As the composition of the Board of each of Scentre Group Limited,
Scentre Management Limited, RE1 Limited and RE2 Limited are
identical each Committee also has the same membership and, for all
purposes, operates as one “Scentre Group” Committee.
Each Committee is authorised to investigate any activity or function
of the Group in accordance with its charter, which is reviewed at least
annually. The Committees are authorised to make recommendations
to the Board regarding appropriate action resulting from such
investigations. Each Board Committee has unrestricted access to
executive management, all employees and all records, tax and other
financial advisers, legal advisers, and internal and external auditors, as
Each Board Committee or any member of the Committee is authorised
(at the cost of the Group) to obtain outside legal or other independent
professional advice, and to secure the attendance of such advisers
if it was considered necessary for the proper performance of the
Committee’s functions under its charter.
The Chair of each Board Committee (or a person nominated by the
Chair of the Committee for that purpose) must report to the Board at
the Board’s next meeting on any matters relevant to the Committee’s
duties and responsibilities. As noted earlier, the Board receives copies
of the minutes of all Committee meetings.
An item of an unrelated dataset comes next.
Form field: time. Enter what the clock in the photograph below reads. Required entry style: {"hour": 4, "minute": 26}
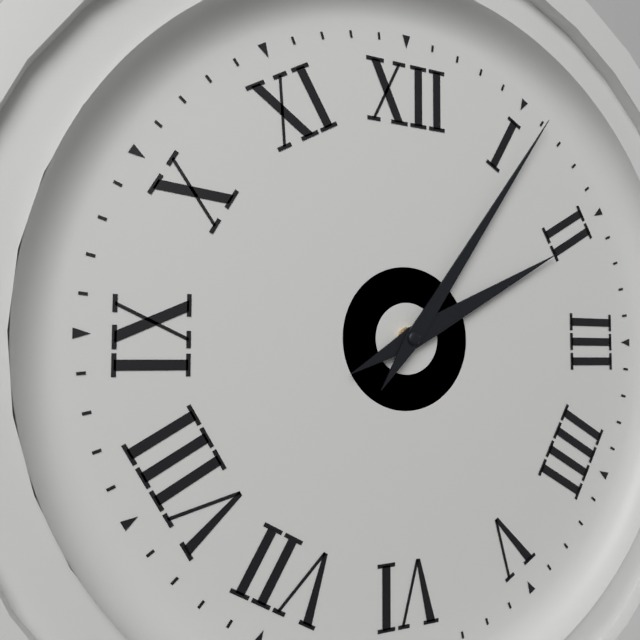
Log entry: {"hour": 2, "minute": 6}
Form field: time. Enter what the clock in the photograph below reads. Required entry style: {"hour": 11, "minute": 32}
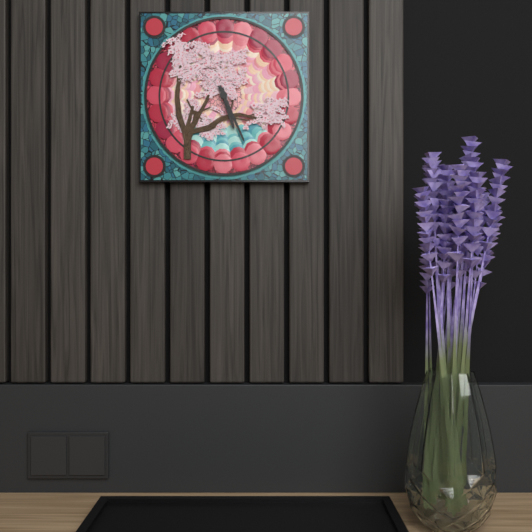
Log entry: {"hour": 5, "minute": 26}
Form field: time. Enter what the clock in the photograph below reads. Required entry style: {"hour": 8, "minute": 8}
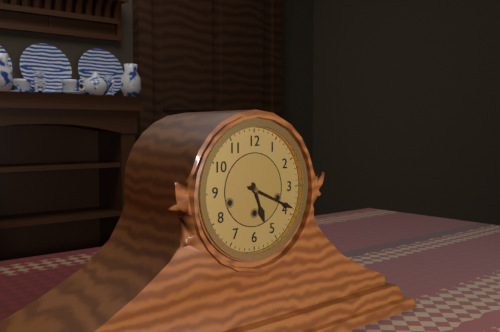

The office of the Company Secretary provides secretariat services for
each of the Board Committees.
The Board receives copies of the minutes of all Committee meetings
and have full access to Committee papers. This provides all Directors
with oversight and the opportunity to discuss the issues being
considered by the Committees.
2.1 Audit and Risk Committee
The Charter of the Audit and Risk Committee is available in the
corporate governance section of the Trust's website.
The primary function of the Audit and Risk Committee is to oversee and
monitor the integrity of consolidated financial reports and statements
of the listed entities within the Group, and the Group’s systems of risk
management, internal controls and legal compliance. The Committee
also oversees the appointment, remuneration, qualifications,
independence and performance of the external auditor, and the integrity
of the annual audit plan and process, as a whole.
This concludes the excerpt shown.